• [Saved entries]:
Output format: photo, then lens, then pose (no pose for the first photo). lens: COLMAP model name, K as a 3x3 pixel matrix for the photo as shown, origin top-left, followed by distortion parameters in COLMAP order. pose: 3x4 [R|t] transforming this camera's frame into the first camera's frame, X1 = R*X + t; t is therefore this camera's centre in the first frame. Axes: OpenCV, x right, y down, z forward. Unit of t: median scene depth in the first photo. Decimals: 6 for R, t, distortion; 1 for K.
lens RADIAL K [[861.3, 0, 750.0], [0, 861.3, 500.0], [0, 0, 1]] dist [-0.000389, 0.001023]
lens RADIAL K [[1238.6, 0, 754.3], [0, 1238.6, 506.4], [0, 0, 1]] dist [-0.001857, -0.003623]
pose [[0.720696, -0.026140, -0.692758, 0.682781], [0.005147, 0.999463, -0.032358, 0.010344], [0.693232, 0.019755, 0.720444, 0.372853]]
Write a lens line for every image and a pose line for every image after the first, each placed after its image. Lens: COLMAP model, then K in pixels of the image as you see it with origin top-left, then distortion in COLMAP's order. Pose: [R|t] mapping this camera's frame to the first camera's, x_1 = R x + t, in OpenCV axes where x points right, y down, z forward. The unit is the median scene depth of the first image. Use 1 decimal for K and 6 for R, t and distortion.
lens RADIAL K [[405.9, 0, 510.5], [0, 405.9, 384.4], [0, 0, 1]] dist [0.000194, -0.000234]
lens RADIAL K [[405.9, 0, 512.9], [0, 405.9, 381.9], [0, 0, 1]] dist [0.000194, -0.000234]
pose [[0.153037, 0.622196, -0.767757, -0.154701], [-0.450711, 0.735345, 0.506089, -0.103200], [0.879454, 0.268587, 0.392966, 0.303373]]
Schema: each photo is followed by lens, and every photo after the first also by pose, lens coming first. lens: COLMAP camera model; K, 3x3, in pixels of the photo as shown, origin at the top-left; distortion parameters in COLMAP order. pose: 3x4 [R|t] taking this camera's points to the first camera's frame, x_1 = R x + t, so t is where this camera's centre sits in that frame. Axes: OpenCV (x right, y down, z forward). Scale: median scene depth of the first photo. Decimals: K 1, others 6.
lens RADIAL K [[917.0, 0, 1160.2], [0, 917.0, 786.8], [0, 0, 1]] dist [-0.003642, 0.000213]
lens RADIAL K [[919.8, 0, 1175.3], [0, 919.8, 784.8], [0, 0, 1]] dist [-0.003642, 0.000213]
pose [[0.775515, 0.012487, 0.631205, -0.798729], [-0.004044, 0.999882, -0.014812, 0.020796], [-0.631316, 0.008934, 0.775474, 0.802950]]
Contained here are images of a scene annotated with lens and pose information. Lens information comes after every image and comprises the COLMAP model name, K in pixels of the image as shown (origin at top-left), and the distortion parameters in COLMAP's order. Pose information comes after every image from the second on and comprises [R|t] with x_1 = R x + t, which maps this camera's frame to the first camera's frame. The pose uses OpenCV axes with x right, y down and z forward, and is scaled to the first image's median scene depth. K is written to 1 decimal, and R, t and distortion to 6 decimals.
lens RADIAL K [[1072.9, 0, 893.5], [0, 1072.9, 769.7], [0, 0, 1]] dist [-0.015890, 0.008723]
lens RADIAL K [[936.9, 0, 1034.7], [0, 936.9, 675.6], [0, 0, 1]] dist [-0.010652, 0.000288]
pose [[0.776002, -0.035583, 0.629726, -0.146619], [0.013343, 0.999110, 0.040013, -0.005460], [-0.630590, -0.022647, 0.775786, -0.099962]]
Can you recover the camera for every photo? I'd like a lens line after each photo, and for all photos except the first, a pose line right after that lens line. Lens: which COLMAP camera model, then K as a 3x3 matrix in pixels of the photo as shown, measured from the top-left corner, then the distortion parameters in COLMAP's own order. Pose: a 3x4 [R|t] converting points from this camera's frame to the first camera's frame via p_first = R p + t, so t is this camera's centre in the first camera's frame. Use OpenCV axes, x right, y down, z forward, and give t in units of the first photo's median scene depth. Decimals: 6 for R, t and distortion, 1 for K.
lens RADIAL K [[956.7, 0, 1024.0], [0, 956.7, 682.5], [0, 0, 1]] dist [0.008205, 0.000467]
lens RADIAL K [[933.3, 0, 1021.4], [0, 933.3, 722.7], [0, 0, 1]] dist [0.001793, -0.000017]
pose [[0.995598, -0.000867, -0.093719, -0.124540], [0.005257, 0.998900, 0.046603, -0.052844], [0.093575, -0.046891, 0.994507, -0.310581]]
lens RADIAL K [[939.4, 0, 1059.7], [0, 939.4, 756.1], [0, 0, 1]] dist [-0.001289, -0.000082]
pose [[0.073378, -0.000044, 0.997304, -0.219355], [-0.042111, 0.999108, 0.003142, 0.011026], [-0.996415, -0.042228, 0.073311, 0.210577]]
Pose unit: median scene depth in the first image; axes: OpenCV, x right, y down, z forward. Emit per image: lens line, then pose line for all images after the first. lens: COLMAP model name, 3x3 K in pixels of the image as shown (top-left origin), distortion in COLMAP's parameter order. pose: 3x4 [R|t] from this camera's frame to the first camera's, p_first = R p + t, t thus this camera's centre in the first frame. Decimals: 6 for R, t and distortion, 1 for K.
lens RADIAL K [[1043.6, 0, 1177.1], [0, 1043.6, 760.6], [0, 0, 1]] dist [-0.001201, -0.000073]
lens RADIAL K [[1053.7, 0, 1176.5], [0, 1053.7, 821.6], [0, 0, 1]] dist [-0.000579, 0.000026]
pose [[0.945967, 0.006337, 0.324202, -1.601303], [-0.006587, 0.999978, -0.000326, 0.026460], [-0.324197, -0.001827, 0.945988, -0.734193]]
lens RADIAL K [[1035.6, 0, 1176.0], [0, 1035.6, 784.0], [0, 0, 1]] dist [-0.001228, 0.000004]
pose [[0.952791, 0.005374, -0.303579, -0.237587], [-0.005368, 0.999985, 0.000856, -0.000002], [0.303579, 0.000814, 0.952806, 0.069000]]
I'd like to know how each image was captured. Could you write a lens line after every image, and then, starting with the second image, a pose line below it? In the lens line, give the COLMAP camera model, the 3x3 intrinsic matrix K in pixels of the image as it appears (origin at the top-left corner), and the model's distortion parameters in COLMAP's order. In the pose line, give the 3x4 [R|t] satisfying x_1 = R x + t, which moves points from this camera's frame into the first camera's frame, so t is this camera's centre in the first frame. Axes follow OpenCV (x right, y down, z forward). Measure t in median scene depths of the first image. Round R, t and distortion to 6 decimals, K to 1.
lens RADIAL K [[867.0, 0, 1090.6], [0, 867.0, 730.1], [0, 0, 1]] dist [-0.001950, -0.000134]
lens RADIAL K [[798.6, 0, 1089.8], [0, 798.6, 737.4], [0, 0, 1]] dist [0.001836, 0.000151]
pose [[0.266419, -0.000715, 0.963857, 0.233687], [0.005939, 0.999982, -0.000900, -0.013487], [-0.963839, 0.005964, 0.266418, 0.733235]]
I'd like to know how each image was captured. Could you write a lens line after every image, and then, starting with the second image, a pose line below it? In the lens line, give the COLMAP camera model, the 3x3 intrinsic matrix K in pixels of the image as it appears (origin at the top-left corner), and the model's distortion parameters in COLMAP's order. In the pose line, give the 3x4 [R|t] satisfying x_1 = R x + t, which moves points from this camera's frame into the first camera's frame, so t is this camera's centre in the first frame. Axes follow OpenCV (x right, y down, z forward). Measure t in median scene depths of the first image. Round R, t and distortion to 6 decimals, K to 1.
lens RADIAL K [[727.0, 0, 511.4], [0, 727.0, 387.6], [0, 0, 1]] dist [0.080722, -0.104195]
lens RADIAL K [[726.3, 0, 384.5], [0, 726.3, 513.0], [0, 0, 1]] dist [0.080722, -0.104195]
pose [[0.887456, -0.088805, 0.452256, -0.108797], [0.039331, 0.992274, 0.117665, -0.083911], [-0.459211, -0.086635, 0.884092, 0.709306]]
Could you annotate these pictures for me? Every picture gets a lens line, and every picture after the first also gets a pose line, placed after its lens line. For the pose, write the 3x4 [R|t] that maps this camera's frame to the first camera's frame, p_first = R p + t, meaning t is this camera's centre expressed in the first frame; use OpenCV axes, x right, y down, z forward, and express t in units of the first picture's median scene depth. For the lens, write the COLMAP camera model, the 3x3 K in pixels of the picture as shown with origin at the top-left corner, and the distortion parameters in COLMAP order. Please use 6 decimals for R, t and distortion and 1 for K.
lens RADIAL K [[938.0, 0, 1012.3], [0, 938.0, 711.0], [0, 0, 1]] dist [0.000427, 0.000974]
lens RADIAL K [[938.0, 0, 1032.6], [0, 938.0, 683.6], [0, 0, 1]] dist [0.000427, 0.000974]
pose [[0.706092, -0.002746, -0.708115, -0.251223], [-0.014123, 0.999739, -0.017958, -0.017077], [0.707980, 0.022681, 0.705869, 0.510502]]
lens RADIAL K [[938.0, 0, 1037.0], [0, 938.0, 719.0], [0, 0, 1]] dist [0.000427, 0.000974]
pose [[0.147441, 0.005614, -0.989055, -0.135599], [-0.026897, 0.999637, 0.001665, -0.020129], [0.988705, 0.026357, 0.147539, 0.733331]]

• [ACTIVITY]:
Output the line containing "Could you annotate" and every line after it through the final line of the records above, exactly as written and nothing else.

• [ANSWER SPACE]:
Could you annotate these pictures for me? Every picture gets a lens line, and every picture after the first also gets a pose line, placed after its lens line. For the pose, write the 3x4 [R|t] that maps this camera's frame to the first camera's frame, p_first = R p + t, meaning t is this camera's centre expressed in the first frame; use OpenCV axes, x right, y down, z forward, and express t in units of the first picture's median scene depth. For the lens, write the COLMAP camera model, the 3x3 K in pixels of the picture as shown with origin at the top-left corner, and the distortion parameters in COLMAP order. Please use 6 decimals for R, t and distortion and 1 for K.
lens RADIAL K [[938.0, 0, 1012.3], [0, 938.0, 711.0], [0, 0, 1]] dist [0.000427, 0.000974]
lens RADIAL K [[938.0, 0, 1032.6], [0, 938.0, 683.6], [0, 0, 1]] dist [0.000427, 0.000974]
pose [[0.706092, -0.002746, -0.708115, -0.251223], [-0.014123, 0.999739, -0.017958, -0.017077], [0.707980, 0.022681, 0.705869, 0.510502]]
lens RADIAL K [[938.0, 0, 1037.0], [0, 938.0, 719.0], [0, 0, 1]] dist [0.000427, 0.000974]
pose [[0.147441, 0.005614, -0.989055, -0.135599], [-0.026897, 0.999637, 0.001665, -0.020129], [0.988705, 0.026357, 0.147539, 0.733331]]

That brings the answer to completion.